The kernel is the core of an operating system. It functions on a low level (kernelspace) interacting between the hardware of the machine and the programs which use the hardware to run. To make efficient use of the CPU, the kernel uses a scheduler to arbitrate which tasks take priority at any given moment, creating the illusion of many tasks being executed simultaneously.


After the kernel is loaded, it unpacks the initramfs (initial RAM filesystem), which becomes the initial root filesystem. The kernel then executes /init as the first process. The early userspace starts.

The purpose of the initramfs is to bootstrap the system to the point where it can access the root filesystem (see FHS for details). This means that any modules that are required for devices like IDE, SCSI, SATA, USB/FW (if booting from an external drive) must be loadable from the initramfs if not built into the kernel; once the proper modules are loaded (either explicitly via a program or script, or implicitly via udev), the boot process continues.
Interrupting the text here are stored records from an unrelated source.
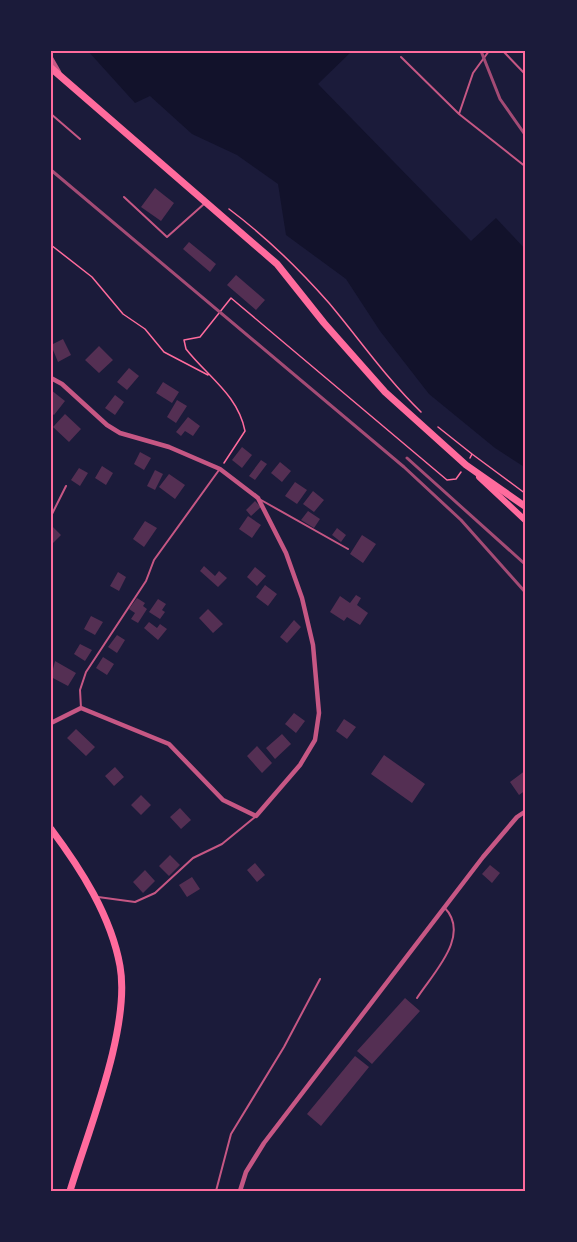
<svg xmlns="http://www.w3.org/2000/svg" width="577" height="1242" font-family="'DejaVu Sans',sans-serif">
<style>
.water{fill:#12122b}
.building{fill:#542f53}
.lines{fill:none;stroke-linecap:round;stroke-linejoin:round}
.path{stroke:#ff6b9d;stroke-width:1.5}
.service{stroke:#c65784;stroke-width:2}
.minor{stroke:#c65784;stroke-width:4.5}
.secondary{stroke:#ff6b9d;stroke-width:6}
.primary{stroke:#ff6b9d;stroke-width:7}
.rail{stroke:#a44b75;stroke-width:3}
.neatline{fill:none;stroke:#ff6b9d;stroke-width:2}
</style>
<rect width="100%" height="100%" fill="#1b1b3a"/>
<!-- water -->
<path class="water" d="M88 51H352L318 84 471 241 496 218 526 250V468L495 448 429 394 380 331 346 279 286 235 278 184 237 155 192 134 150 96 135 103Z"/>
<!-- building -->
<path class="building" d="M155 188 174 203 161 221 141 207Z
M189 242 216 264 210 272 183 249Z
M236 275 265 300 256 310 227 285Z
M63 339 71 355 58 362 51 345Z
M99 346 113 360 99 373 85 360Z
M129 368 139 376 127 390 117 382Z
M163 382 179 392 172 403 156 393Z
M51 390 65 401 54 415 51 413Z
M115 395 124 402 115 415 105 408Z
M177 400 187 406 176 423 167 417Z
M65 414 81 429 69 442 53 427Z
M188 417 200 426 193 436 185 431 181 436 176 432Z
M242 447 252 455 242 468 232 460Z
M140 452 151 458 144 470 134 464Z
M261 460 267 464 255 480 249 476Z
M280 462 291 471 282 482 271 473Z
M102 466 113 473 106 485 95 478Z
M79 468 88 473 80 486 71 480Z
M155 470 163 474 155 490 147 486Z
M169 474 185 485 175 499 159 487Z
M295 482 307 490 297 504 285 496Z
M313 491 324 500 314 512 303 504Z
M255 501 261 507 251 516 246 510Z
M308 511 320 519 314 528 301 520Z
M248 516 261 525 252 538 239 529Z
M145 521 157 528 144 547 133 539Z
M52 526 61 535 51 545V528Z
M337 528 346 535 341 542 332 535Z
M362 535 376 544 363 563 350 554Z
M204 566 215 576 219 571 227 578 218 587 200 571Z
M255 567 266 576 257 586 247 577Z
M118 572 126 577 119 591 110 586Z
M265 585 277 594 268 606 256 597Z
M356 595 361 598 357 605 368 613 360 625 347 617 344 621 330 612 340 596 350 603Z
M137 598 145 603 143 606 147 609 138 623 131 619 135 613 129 609Z
M158 599 166 604 162 610 165 612 160 619 149 612Z
M208 609 223 624 213 633 199 618Z
M91 616 103 622 95 635 84 629Z
M294 620 301 627 287 643 280 637Z
M149 622 157 628 160 624 167 629 158 640 144 628Z
M117 635 125 640 117 653 108 647Z
M80 644 92 650 85 661 74 654Z
M103 657 114 664 107 675 96 668Z
M55 661 76 673 68 686 51 677Z
M294 713 305 721 296 733 285 724Z
M344 719 356 727 347 739 336 731Z
M76 729 95 747 86 756 67 738Z
M282 734 291 744 275 759 266 748Z
M257 746 272 763 262 773 247 756Z
M384 755 425 784 412 803 371 774Z
M115 767 124 777 114 786 105 776Z
M526 770V790L519 795 510 782Z
M141 795 151 805 141 815 131 805Z
M180 808 191 820 181 829 170 817Z
M170 855 180 865 169 876 159 866Z
M255 863 265 875 257 882 247 870Z
M490 865 500 873 492 883 482 874Z
M145 870 155 881 143 893 133 882Z
M192 877 200 889 187 897 179 885Z
M405 998 420 1011 372 1064 357 1051Z
M355 1056 369 1067 321 1126 307 1114Z"/>
<g class="lines">
<!-- path -->
<path class="path" d="M229 209C265 236 299 269 329 303 360 340 386 378 421 412
M51 245 92 277 123 314 145 329 164 352 208 375
M438 427 472 454
M470 458 472 454 526 494
M224 463 245 431C238 395 208 377 186 349L184 340 200 337 231 298 447 480 456 479 461 472"/>
<!-- service -->
<path class="service" d="M503 51 526 75
M401 57 459 114 473 73 489 51
M51 114 80 139
M459 114 526 167
M124 197 167 237 204 204
M261 500 348 549
M51 516 66 486
M81 708 80 690 86 672 146 581 154 560 219 470
M98 897 135 902 155 893 193 858 222 844 255 817
M417 998C433 973 472 935 444 907
M216 1191 231 1134 284 1047 320 979"/>
<!-- minor -->
<path class="minor" d="M51 58 59 72
M51 378 62 384 107 425 120 433 169 447 220 469 258 498 286 553 302 598 313 645 319 713 315 740 300 765 256 816 223 800 169 744 81 708 51 723
M240 1191 246 1172 264 1143 483 857 517 817 526 811"/>
<!-- secondary -->
<path class="secondary" d="M479 477 526 521"/>
<!-- primary -->
<path class="primary" d="M51 68 277 264 324 323 385 392 466 465 526 507
M51 829C81 869 111 916 120 966 131 1027 88 1131 70 1191"/>
<!-- rail -->
<path class="rail" d="M481 51 500 99 526 136
M51 170 404 467 461 520 526 593
M407 458 526 565"/>
</g>
<!-- border -->
<rect width="577" height="1242" fill="none" stroke="#1b1b3a" stroke-width="105"/>
<rect x="52" y="52" width="472" height="1138" class="neatline"/>
</svg>
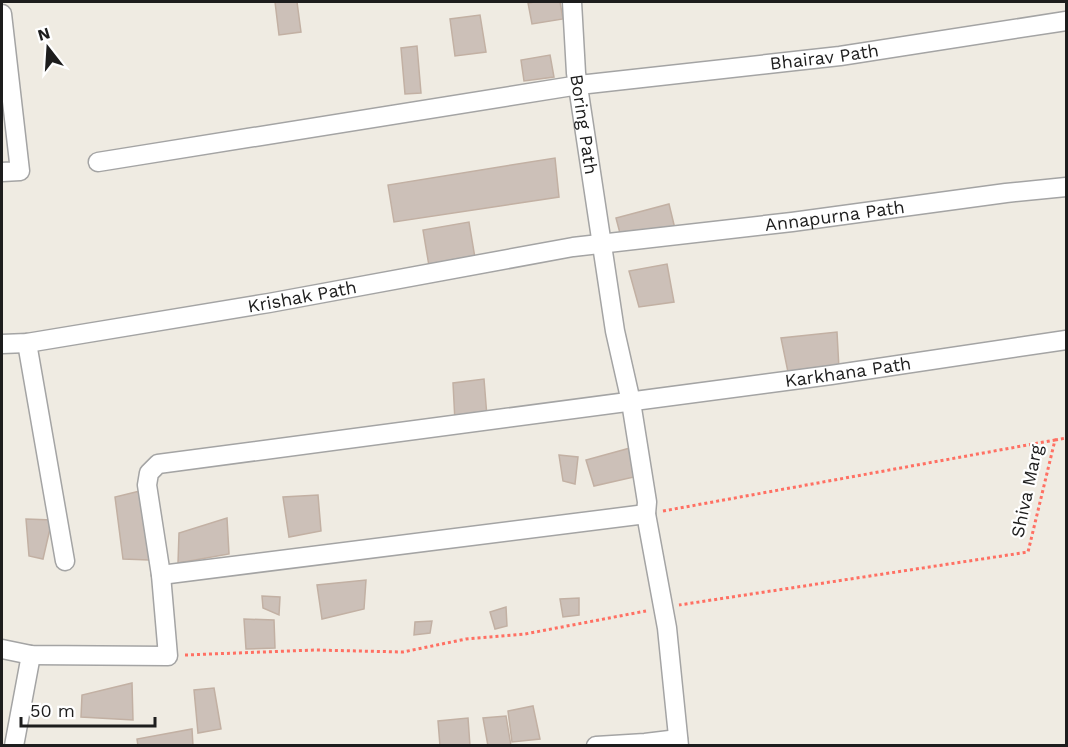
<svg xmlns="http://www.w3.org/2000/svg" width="1068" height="747" font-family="'Work Sans',sans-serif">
<rect width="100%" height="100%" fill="#efebe2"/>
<g fill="#ccc0b8" stroke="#c2b0a3" stroke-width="1.5">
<path d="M275 2H297L301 32 279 35Z"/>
<path d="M535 2H560L563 19 532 24 528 3Z"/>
<path d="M480 15 486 52 455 56 450 19Z"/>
<path d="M417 46 421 93 405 94 401 48Z"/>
<path d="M550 55 554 77 524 81 521 60Z"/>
<path d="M555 158 559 197 394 222 388 185Z"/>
<path d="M669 204 676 233 622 241 616 218Z"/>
<path d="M469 222 475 258 429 266 423 230Z"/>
<path d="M667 264 674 302 639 307 629 271Z"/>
<path d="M837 332 839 369 789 377 781 338Z"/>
<path d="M484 379 487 417 455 422 453 383Z"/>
<path d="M630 448 634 477 594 486 586 460Z"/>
<path d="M559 455 578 457 575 484 563 481Z"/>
<path d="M144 490 149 560 123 559 115 497Z"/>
<path d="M318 495 321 531 289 537 283 497Z"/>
<path d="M227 518 229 554 178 563 179 533Z"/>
<path d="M26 519 52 520 43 559 29 556Z"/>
<path d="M366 580 364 609 322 619 317 585Z"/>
<path d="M262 596 280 597 279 615 263 608Z"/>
<path d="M579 598V615L563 617 560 599Z"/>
<path d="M506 607 507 626 495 629 490 612Z"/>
<path d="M244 619 274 620 275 648 246 649Z"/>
<path d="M432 621 430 633 414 635 415 622Z"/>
<path d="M132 683 133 720 81 717 82 695Z"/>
<path d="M214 688 221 729 198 733 194 690Z"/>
<path d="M533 706 540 739 512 742 508 711Z"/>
<path d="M506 716 511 746H488L483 718Z"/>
<path d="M468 718 470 746H440L438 721Z"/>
<path d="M192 729 193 746H138L137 739Z"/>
</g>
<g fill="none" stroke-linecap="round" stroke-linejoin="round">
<g stroke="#a4a4a4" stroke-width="21">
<g id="minor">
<path id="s1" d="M572 2 576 73 615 331 631 402 647 502 646 514 667 628 679 746"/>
<path d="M2 14 20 171 2 172"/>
<path id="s2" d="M98 162 579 85 840 56 1066 21"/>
<path d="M27 343 65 561"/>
<path id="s3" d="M2 344 27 343 269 303 573 247 792 222 1006 193 1066 187"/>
<path d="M161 575 646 514"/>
<path id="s4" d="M2 649 31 655 168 656 161 575 147 485 149 473 158 464 831 375 1066 340"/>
<path d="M14 746 31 655"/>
<path d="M596 746 645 743 678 739"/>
</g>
</g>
<g stroke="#ff7063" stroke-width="3" stroke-dasharray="3 3" stroke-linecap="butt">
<path d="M1055 440 1066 438"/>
<path d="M663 511 1055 440 1028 552 679 605"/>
<path d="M185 655 315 650 403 652 466 639 525 634 646 611"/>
</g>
<use href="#minor" stroke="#fff" stroke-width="18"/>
</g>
<g text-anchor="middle" stroke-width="4.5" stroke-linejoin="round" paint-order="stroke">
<g font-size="18" fill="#1d1d1d" stroke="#fff">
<text dy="6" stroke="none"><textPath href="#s2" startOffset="734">Bhairav Path</textPath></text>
<text dy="6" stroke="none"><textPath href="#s1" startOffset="123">Boring Path</textPath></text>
<text dy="6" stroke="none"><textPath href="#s3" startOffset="843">Annapurna Path</textPath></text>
<text dy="6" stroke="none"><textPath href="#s3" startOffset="304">Krishak Path</textPath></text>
<text dy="6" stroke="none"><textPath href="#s4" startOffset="1060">Karkhana Path</textPath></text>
<text transform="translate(1027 491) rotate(-78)" y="6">Shiva Marg</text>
</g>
</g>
<rect width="1068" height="747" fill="none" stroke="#1d1d1d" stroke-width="6"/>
<g transform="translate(48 48) rotate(343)" stroke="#ffffff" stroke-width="4.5" paint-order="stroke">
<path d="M0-4.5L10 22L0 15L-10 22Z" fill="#1d1d1d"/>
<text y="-9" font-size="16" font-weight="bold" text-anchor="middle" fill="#1d1d1d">N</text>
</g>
<path d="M21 717v9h134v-9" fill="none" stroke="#1d1d1d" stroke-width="3"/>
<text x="30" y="717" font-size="18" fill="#1d1d1d" stroke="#ffffff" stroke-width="4.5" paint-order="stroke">50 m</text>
</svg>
For this reason, the initramfs only needs to contain the modules necessary to access the root filesystem; it does not need to contain every module one would ever want to use. The majority of modules will be loaded later on by udev, during the init process.

Init process

At the final stage of early userspace, the real root is mounted, and then replaces the initial root filesystem. /sbin/init is executed, replacing the /init process. Arch uses systemd as the init process.